◆ Given text
============================================================

For the accuracy analyses, we calculated one logistic regression model for each individual, and entered estimates from these models into t-tests to determine the reliability of the effects across participants. For the figures and post-hoc analyses, accuracy was estimated for an “average” old object (size, eccentricity, and perceptual and conceptual match response times were set to the means for all old objects) for each trial and individual using the regression coefficients from the individual models. Post hoc tests were performed on the logits of accuracy.4 (Unless otherwise noted, all post hoc tests were Tukey’s HSD procedure, signified by qS.) Accuracy analyses were followed by analyses of response times to evaluate speed-accuracy trade-offs. For response time analyses, linear regression was performed for each individual and the residual response times from these regressions were then analyzed with analysis of variance. Response time analyses included correct and incorrect trials.
On average, participants correctly answered 73.4% (SD = 7.54) of the object tests with a median response time of 2724 ms (SD = 744).
Because of their fixation patterns several individuals did not have data in all eight conditions resulting from the crossing of the delay-boundary, presentation-boundary, and fixation factors. For this analysis and the following analyses, only individuals who had at least one trial in each of the eight conditions were included. Thirty-six of the 52 participants met this criterion.

============================================================

◆ Dataset extract

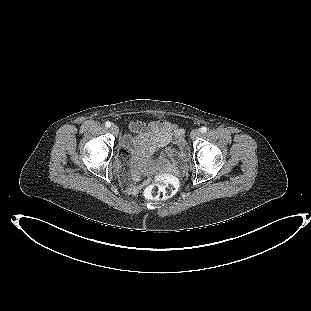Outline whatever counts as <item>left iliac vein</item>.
I'll list each match as a JSON object with an SVG mask.
<instances>
[{
	"label": "left iliac vein",
	"instance_id": "4c4485c4",
	"mask_svg": "<svg viewBox=\"0 0 311 311\" xmlns=\"http://www.w3.org/2000/svg\"><path fill=\"white\" fill-rule=\"evenodd\" d=\"M201 132L199 129H193L191 134H190V137L191 139H196L200 136Z\"/></svg>",
	"mask_w": 311,
	"mask_h": 311
}]
</instances>
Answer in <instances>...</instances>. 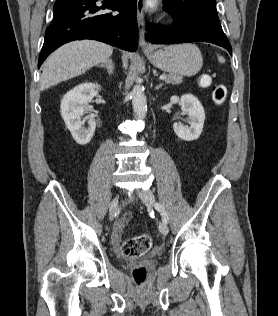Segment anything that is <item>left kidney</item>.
Returning a JSON list of instances; mask_svg holds the SVG:
<instances>
[{"mask_svg": "<svg viewBox=\"0 0 278 316\" xmlns=\"http://www.w3.org/2000/svg\"><path fill=\"white\" fill-rule=\"evenodd\" d=\"M181 109L188 115L189 126H183L180 123H174L175 134L185 140L193 141L199 138L202 133L205 111L200 101L192 94H185L181 97Z\"/></svg>", "mask_w": 278, "mask_h": 316, "instance_id": "5707ae66", "label": "left kidney"}]
</instances>
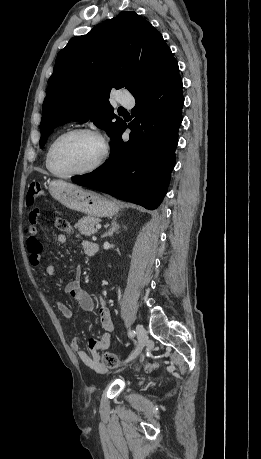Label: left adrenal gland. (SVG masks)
Returning <instances> with one entry per match:
<instances>
[{
	"mask_svg": "<svg viewBox=\"0 0 261 459\" xmlns=\"http://www.w3.org/2000/svg\"><path fill=\"white\" fill-rule=\"evenodd\" d=\"M119 228H120V225L117 224V217H115V218H113V220L111 222L110 229L108 230V232H105L102 235V238L107 237V236H109V237L113 236L114 232L117 231Z\"/></svg>",
	"mask_w": 261,
	"mask_h": 459,
	"instance_id": "a2214340",
	"label": "left adrenal gland"
}]
</instances>
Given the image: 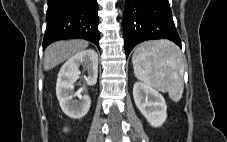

============================================================

◆ Task prompt
Write the next part of the text on the object-test accuracy and response-time analyses, beginning right after its final sentence.

◆ Task response
As illustrated in Figure 3a, recognition accuracy was greater for boundary objects than for nonboundary objects (presentation-boundary effect, odds ratio: 1.65; mean logistic coefficient: 0.504; SD = 0.360; t(35) = 8.42, p < .001, d = 1.40). However, this difference was greatest for objects from previous events, resulting in a reliable interaction between the delay-boundary and presentation-boundary factors (delay-boundary × presentation-boundary interaction, odds ratio: 1.44; mean logistic coefficient: 0.363; SD = 0.456; t(35) = 4.79, p < .001, d = 0.798). Post-hoc analyses indicated that accuracy was greater for boundary objects from previous events than for boundary objects from the current event and this difference approached reliability (mean difference in estimated accuracy = .098, qs(35) = 3.72, p = .058). Accuracy was worse for nonboundary objects from the previous event than for nonboundary objects from the current event (mean change in estimated accuracy = −.167, qs(35) = −4.19, p = .027). Responses were more accurate when the object was fixated (odds ratio: 2.06; mean logistic coefficient: 0.721; SD = 0.781; t(35) = 5.54, p < .001, d = 0.923). There was no reliable difference in overall accuracy for objects from previous events and objects from current events (delay-boundary effect, odds ratio: 0.997; mean logistic coefficient: −0.003; SD = 0.409; t(35) = −0.043, p = .966, d = −0.007). No other effects were reliable (largest effect, odds ratio: 1.22; mean logistic coefficient: 0.200; SD = 0.715; t(35) = 1.68, p = .102, d = 0.280).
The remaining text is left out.